In the end, they agreed that most of the recommendations were both important and acceptable—but with some extra considerations. They pointed out that patients with Duchenne might not be able to lie flat for long periods of time for recommended bone scans. They questioned whether children should be expected to undergo some treatments that require regular injections. They disagreed, even within the group, over how important it is to treat puberty delays in boys with Duchenne. And they wanted to know whether insurance would cover everything the guidelines prescribed.
“Clinicians are experts, but the patients with the disease are also experts. They’re the ones living with it on a daily basis.”
— Natalie Street
The results didn’t overturn any of the existing recommendations; that wasn’t the purpose. Rather, they revealed some nuances that could make future versions more useful to doctors — and more likely to be followed by patients. The team called its approach the RAND/PPMD Patient-Centeredness Method.
“We haven’t had a good method for involving patients before. That’s where I think this method is really powerful,” said Natalie Street, a health scientist and genetic counselor at the Centers for Disease Control and Prevention, who helped develop the Duchenne guidelines. “Clinicians are experts, but the patients with the disease are also experts. They’re the ones living with it on a daily basis.”

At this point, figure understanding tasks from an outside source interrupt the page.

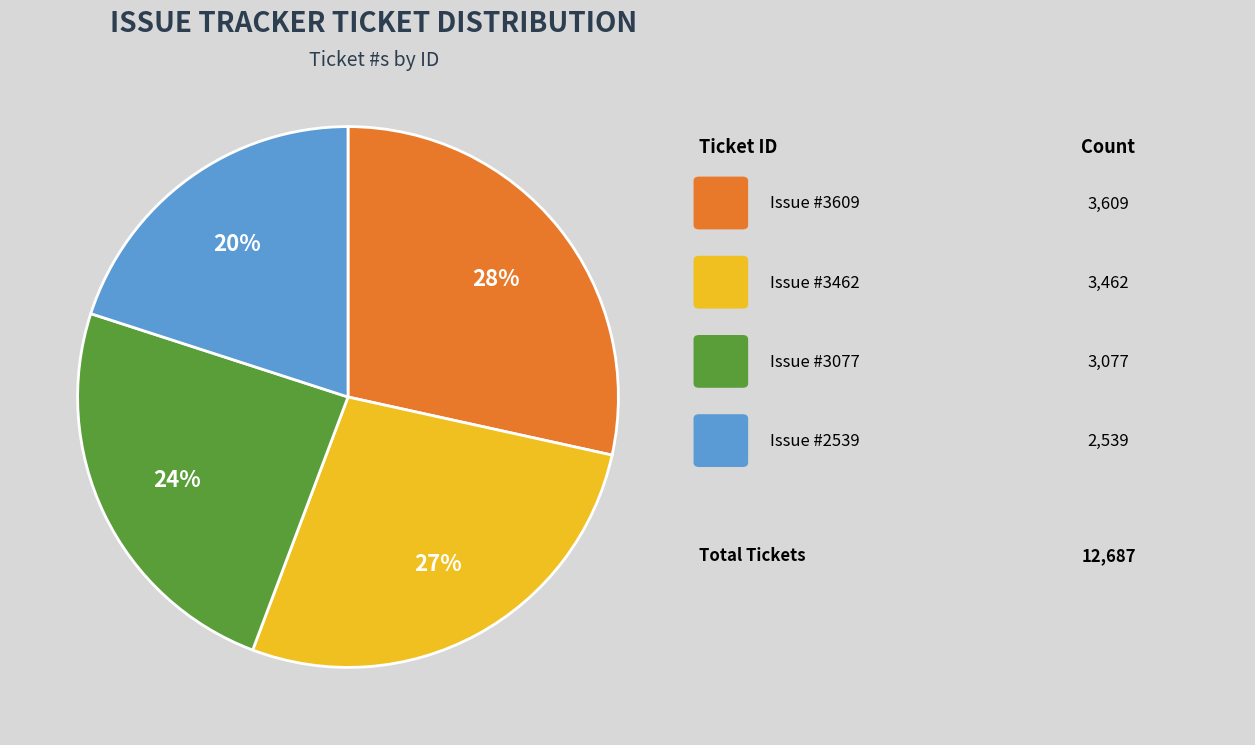

Is there any slice that represents more than half of the pie?

No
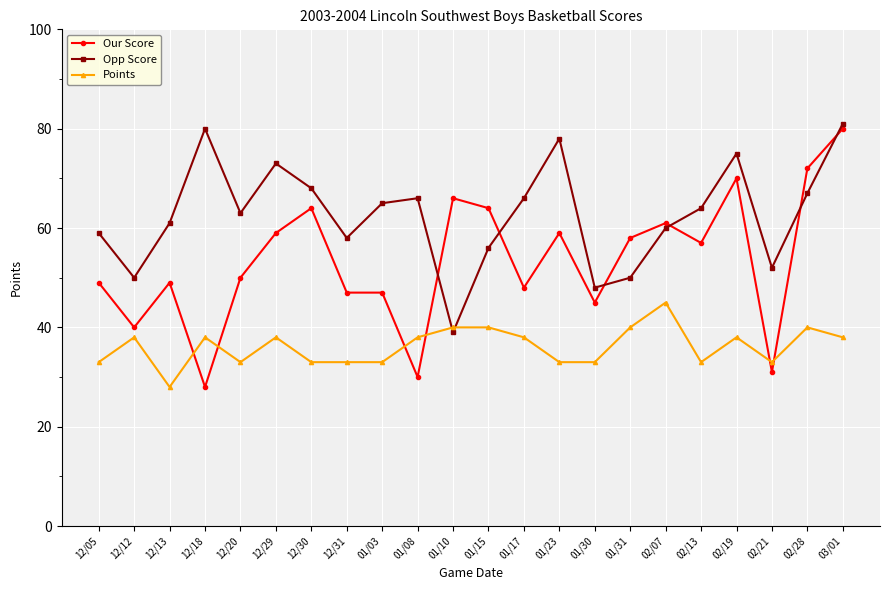

True or false: Our Score has a value of 72 at 02/28.

True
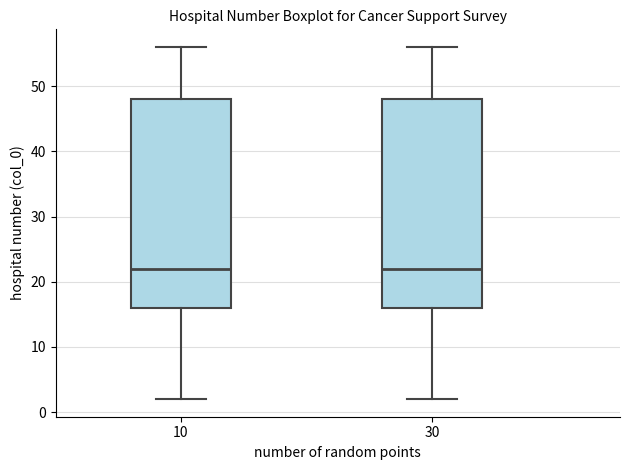

Reading left to right, read every box against the y-axis: the position of its median line, the range the box covers, and the ends of its whiskers. The values are not printed on the chart, so give them approximately, as read against the axis.

10: median 22, box 16 to 48, whiskers 2 to 56
30: median 22, box 16 to 48, whiskers 2 to 56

Khodyakov has met with groups working on guidelines for other diseases to describe the method and the importance of getting patients involved. Duchenne was a good test case, he said, because the disease is so rare, so complex, and the balance between treatment and quality of life is so precarious. But there’s no reason the method couldn’t work for any disease.
That would help make clinical guidelines a little less clinical, and a little more responsive to patient preferences, concerns, and values.
“I frankly think it’s a little bit silly to develop guidelines without engaging patients and their families,” said Kathi Kinnett, a nurse practitioner and the director of the Certified Duchenne Care Center Program. “So many times in the hospital, we make recommendations and then are surprised when patients come back and haven’t followed them.”
Brian Denger sees one other important lesson here. Guidelines may describe a typical patient; but for patients and caregivers, there’s no such thing. His son Matthew died of complications from Duchenne at 20; his other son, Patrick, with the same disease, recently turned 25. He can’t walk, but he can drive. He’s a college graduate, an occasional pianist, and a professional gamer with an online following and a dominant record in “The Legend of Zelda.”
“It’s important to get the patient voice in there,” Patrick said. “We’re living with it; we know what goes on. Even with this condition, you can still lead a pretty normal life. I can drive, I have friends, I have all the stuff that everyday people have.”
Clinical guidelines can provide the best recommendations, the most up-to-date treatments and tests, his father said—but that’s not everything in patient care. “It’s that human aspect, of course, that’s the hardest part,” he said.